Überbordende Bürokratie kostet deutsche Firmen jährlich etwa 146 Milliarden Euro, wie das Ifo-Institut im Mai in einer Studie ermittelte. Auch im Ausland wird darüber berichtet. Das Wall Street Journal (WSJ) verfolgt am Beispiel eines Wollbetriebs in Norddeutschland die Wirren der deutschen Bürokratie. Berichtspflichten, Dokumentationen und Anträge kosten jährlich etwa 1,02 Milliarden Arbeitsstunden.
Exemplarisch zeigt sich der Bürokratie-Wahnsinn etwa anhand der Firma Nordwolle. Diese bietet Outdoor-Kleidung aus regionaler Schafwolle an. Der Firmeninhaber Marco Scheel befindet sich jedoch, rechtlich gesehen, illegal im Hauptgebäude der Firma. Denn das über 200 Jahre alte Haus, das umgebaut wurde, hat ein Metalldach. Die Stadtverwaltung sah deshalb den Ort nicht als geeignet für Mitarbeiter an, sondern nur zur Unterbringung von Pferden, wie das WSJ berichtet.
Eine Metalltreppe dient der Firmaals provisorischer Feuerausgang. Doch die Metalltreppe steht auf einer Granitplatte. Weil Granit als Naturmaterial angesehen wird, brauche es dafür eine besondere Genehmigung. Bisherige Verhandlungen mit der Verwaltung sollen die Firma bereits 25.000 Euro gekostet haben. Dennoch könnte die Firma aufgrund dieses formalen Mangels jederzeit geschlossen werden.
Gegenüber dem Wall Street Journal äußerte sich hierzu ein Beamter des Landkreises Nordwestmecklenburg, der sich mit der Baugenehmigung befasst. Demnach stehe das Anwesen in einer ländlichen Gegend, die nicht für die allgemeine Bebauung ausgewiesen sei. Daher müssten strengere Regeln befolgt werden. Man habe jedoch das veränderte Konzept für die Treppe anerkannt und werde Nordwolle entsprechend nicht auffordern, das Gebäude zu räumen.
Die amerikanische Zeitung fürchtet angesichts der vielen Bürokratie in Deutschland, dass das Infrastrukturpaket von 500 Milliarden Euro und die geplanten Verteidigungsausgaben kaum wirtschaftliches Wachstum bringen könnten.
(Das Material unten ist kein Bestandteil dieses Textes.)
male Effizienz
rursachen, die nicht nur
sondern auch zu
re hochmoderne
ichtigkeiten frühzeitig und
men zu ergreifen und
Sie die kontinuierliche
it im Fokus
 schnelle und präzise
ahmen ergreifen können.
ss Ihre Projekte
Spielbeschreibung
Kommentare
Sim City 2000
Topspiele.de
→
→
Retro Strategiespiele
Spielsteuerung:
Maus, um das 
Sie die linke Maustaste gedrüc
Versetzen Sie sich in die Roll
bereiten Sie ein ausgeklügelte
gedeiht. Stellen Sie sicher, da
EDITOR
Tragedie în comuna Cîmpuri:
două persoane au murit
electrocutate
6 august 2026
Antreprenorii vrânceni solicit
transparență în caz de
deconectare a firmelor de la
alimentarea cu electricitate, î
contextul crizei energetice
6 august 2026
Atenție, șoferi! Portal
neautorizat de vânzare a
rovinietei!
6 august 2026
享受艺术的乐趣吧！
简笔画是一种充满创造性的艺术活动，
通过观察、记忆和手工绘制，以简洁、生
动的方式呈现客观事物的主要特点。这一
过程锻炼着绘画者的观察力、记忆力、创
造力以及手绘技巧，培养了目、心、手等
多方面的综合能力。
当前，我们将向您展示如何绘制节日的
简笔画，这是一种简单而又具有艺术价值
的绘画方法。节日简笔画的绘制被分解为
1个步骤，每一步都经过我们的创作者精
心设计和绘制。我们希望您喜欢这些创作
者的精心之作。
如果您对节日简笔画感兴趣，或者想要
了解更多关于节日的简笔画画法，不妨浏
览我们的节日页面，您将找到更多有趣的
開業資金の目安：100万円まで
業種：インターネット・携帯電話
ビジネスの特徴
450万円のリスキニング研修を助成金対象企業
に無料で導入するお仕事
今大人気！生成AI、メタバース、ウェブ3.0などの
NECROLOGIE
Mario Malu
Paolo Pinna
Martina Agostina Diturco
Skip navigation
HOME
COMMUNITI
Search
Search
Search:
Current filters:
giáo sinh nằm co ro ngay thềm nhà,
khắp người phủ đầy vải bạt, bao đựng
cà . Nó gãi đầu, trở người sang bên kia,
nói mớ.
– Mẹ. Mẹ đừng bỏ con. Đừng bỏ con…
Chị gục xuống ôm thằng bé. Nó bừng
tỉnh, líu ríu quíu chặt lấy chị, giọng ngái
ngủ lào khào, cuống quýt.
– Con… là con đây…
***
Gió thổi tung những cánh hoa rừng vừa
Das WSJ verweist darauf, dass die deutsche Wirtschaft in den letzten fünf Jahren nicht gewachsen ist.
Scheel hat zudem eine Küche einbauen lassen, damit die Mitarbeiter sich kostenlos Essen kochen können. Doch die Idee des kostenlosen Essens verwarf er wieder, stattdessen verlangt er nun pro Essen 3,50 Euro. Denn es stellte sich heraus, dass kostenloses Essen eine steuerpflichtige Leistung ist, deren Wert bei jedem Mitarbeiter auf der monatlichen Gehaltsabrechnung aufgeführt werden muss. Doch dazu fehlen die Kapazitäten.
Seit 2009 hat sich die Anzahl der Wirtschafts-, Finanz- und Steuergesetze etwa verdoppelt. Das ergab eine Studie von Stefan Wagner, einem Professor für Technologie- und Innovationsmanagement an der Universität Wien. Seine Untersuchung zeigte auch, dass die Gesetze immer länger und ausführlicher werden. Einer Ende Mai veröffentlichten Umfrage zufolge sehen 90 Prozent der deutschen Führungskräfte Bürokratieabbau als dringendstes Problem an. Die neue Bundesregierung hat sich vorgenommen, Bürokratie abzubauen. Doch ob das gelingen wird, ist fraglich.